START Source data
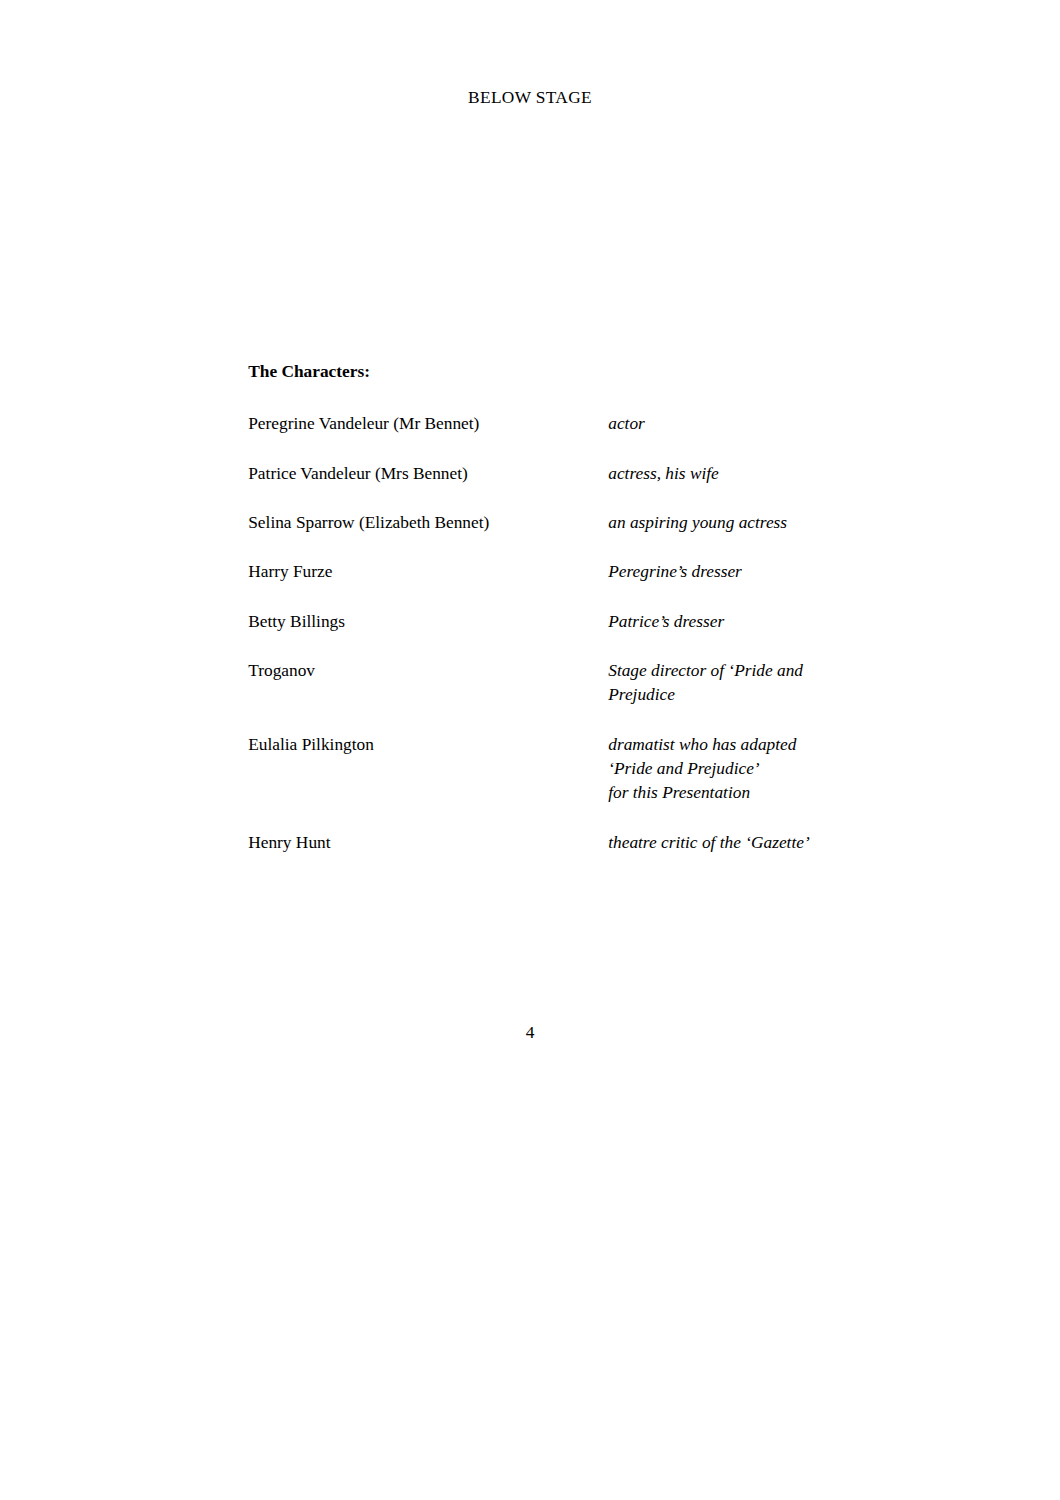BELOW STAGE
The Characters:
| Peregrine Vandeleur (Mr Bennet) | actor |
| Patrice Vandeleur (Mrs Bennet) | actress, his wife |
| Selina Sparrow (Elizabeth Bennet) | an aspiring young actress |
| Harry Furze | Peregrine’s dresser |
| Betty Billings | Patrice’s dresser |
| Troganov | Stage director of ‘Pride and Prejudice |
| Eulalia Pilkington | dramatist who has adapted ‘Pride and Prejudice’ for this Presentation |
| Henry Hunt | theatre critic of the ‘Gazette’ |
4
END Source data
START Source data
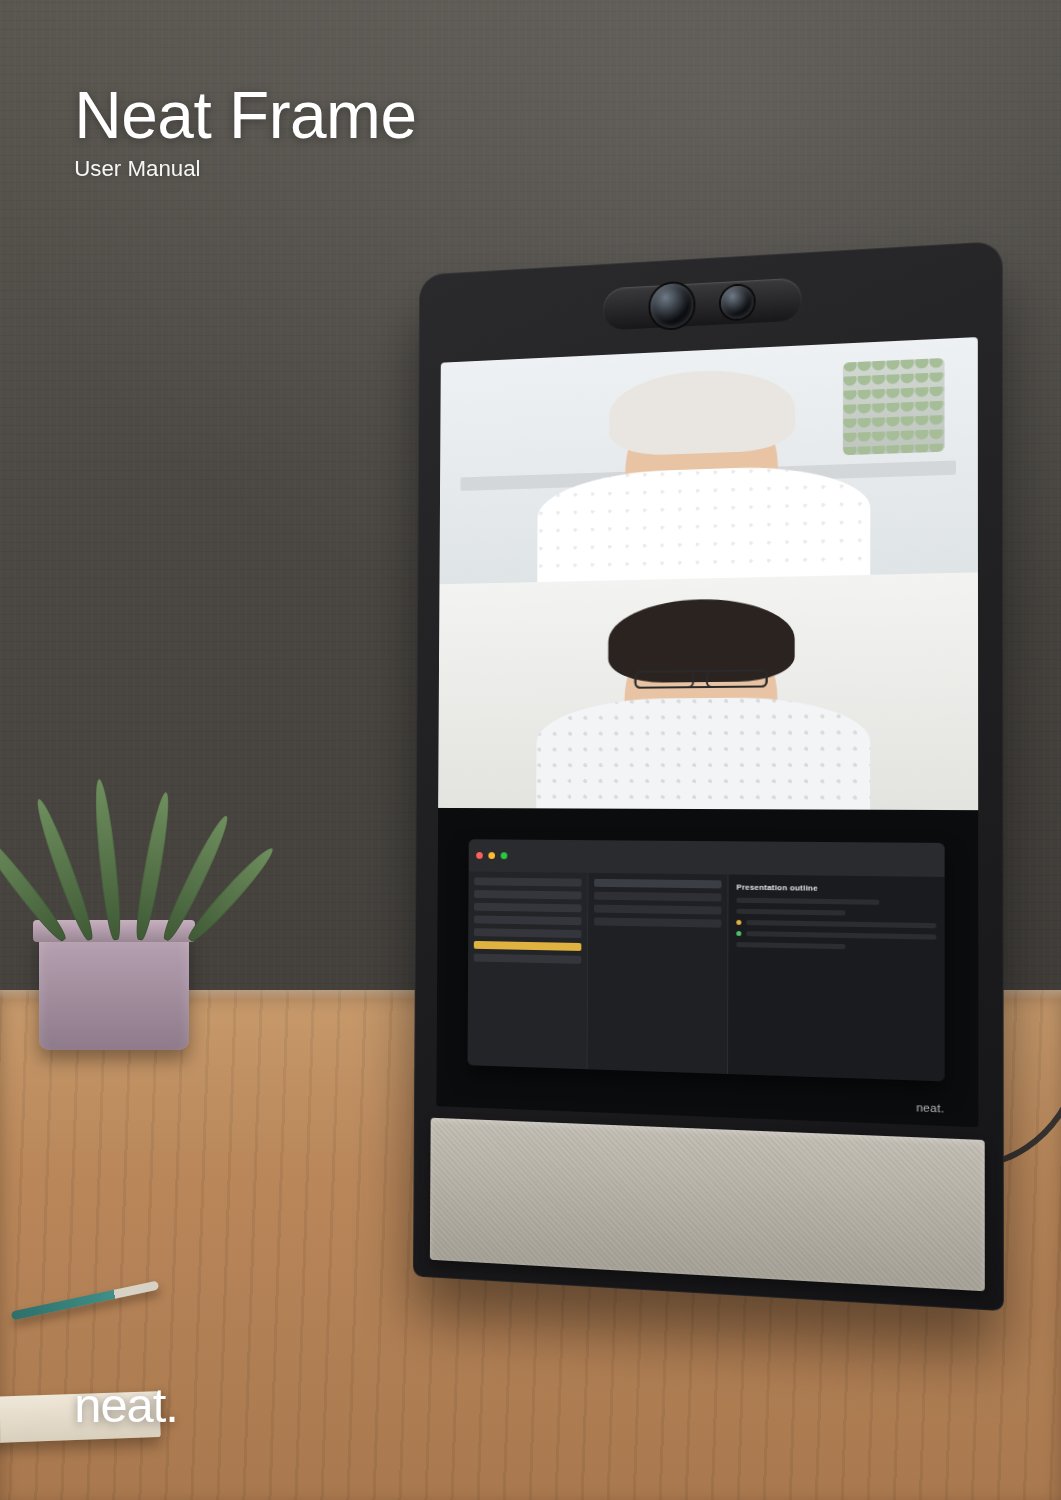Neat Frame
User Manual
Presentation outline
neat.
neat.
END Source data
START Source data
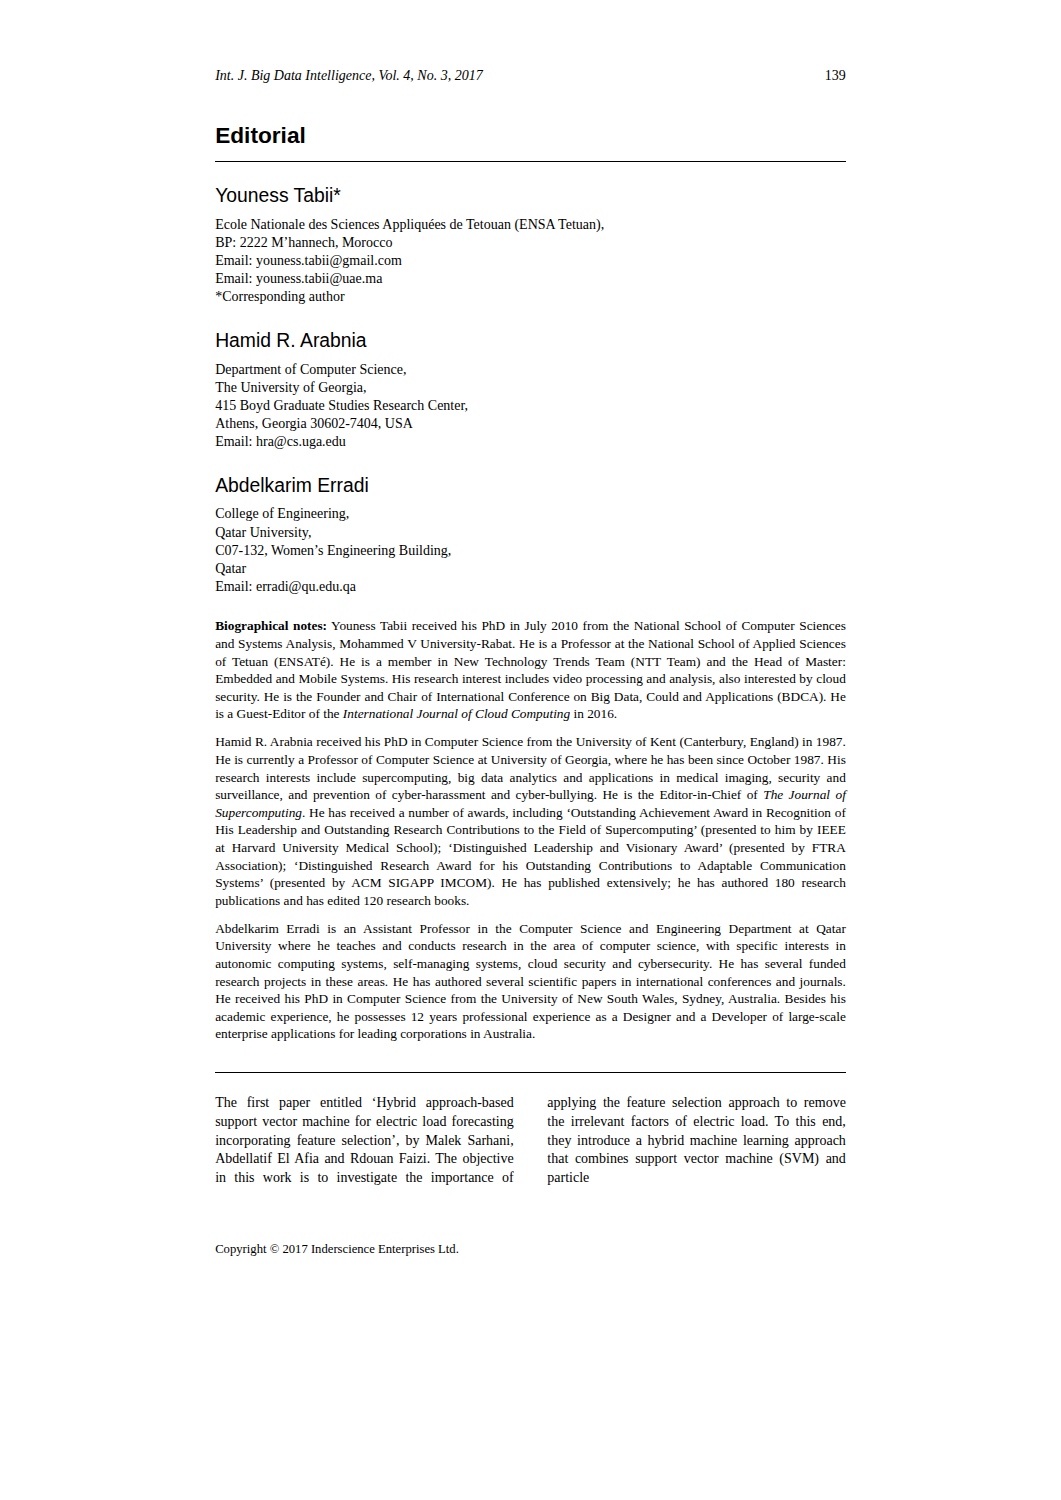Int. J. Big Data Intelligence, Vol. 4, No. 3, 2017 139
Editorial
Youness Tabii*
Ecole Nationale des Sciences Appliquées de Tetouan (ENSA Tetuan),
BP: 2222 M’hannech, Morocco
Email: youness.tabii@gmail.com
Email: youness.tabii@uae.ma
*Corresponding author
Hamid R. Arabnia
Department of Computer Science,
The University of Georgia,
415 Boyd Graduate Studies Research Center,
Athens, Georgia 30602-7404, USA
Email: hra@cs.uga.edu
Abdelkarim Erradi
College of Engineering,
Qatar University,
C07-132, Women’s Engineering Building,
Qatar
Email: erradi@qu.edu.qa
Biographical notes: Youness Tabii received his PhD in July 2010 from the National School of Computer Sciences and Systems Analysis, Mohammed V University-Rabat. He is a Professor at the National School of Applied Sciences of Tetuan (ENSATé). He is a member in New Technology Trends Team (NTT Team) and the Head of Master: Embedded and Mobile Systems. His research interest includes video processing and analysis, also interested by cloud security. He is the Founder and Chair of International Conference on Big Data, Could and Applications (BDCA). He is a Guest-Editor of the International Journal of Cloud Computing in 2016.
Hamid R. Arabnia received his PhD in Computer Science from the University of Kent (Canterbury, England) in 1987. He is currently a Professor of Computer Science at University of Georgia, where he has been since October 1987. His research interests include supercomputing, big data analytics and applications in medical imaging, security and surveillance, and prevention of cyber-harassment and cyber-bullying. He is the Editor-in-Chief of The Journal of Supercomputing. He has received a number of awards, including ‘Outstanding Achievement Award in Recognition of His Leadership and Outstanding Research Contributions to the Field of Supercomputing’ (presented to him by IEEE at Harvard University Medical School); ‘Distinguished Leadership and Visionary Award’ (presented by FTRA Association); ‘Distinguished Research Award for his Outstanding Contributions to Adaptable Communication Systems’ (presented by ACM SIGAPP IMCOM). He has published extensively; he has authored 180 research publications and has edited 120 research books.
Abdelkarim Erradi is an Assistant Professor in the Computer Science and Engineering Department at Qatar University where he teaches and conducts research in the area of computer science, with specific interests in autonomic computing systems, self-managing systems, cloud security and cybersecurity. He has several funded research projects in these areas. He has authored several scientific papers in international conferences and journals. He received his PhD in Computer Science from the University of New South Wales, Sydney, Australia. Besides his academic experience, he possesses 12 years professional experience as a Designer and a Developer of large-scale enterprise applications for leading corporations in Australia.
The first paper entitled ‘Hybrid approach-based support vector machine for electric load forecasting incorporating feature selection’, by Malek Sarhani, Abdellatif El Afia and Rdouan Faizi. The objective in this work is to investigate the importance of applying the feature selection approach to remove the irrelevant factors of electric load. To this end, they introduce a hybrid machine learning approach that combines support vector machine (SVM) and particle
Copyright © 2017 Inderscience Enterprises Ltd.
END Source data
* _Task details_:
All lines above from the line with "Department of Computer" through the line with "Email: erradi@qu.edu.qa", both included, are to be set down exactly, with nothing else.

* _Output below_:
Department of Computer Science,
The University of Georgia,
415 Boyd Graduate Studies Research Center,
Athens, Georgia 30602-7404, USA
Email: hra@cs.uga.edu
Abdelkarim Erradi
College of Engineering,
Qatar University,
C07-132, Women’s Engineering Building,
Qatar
Email: erradi@qu.edu.qa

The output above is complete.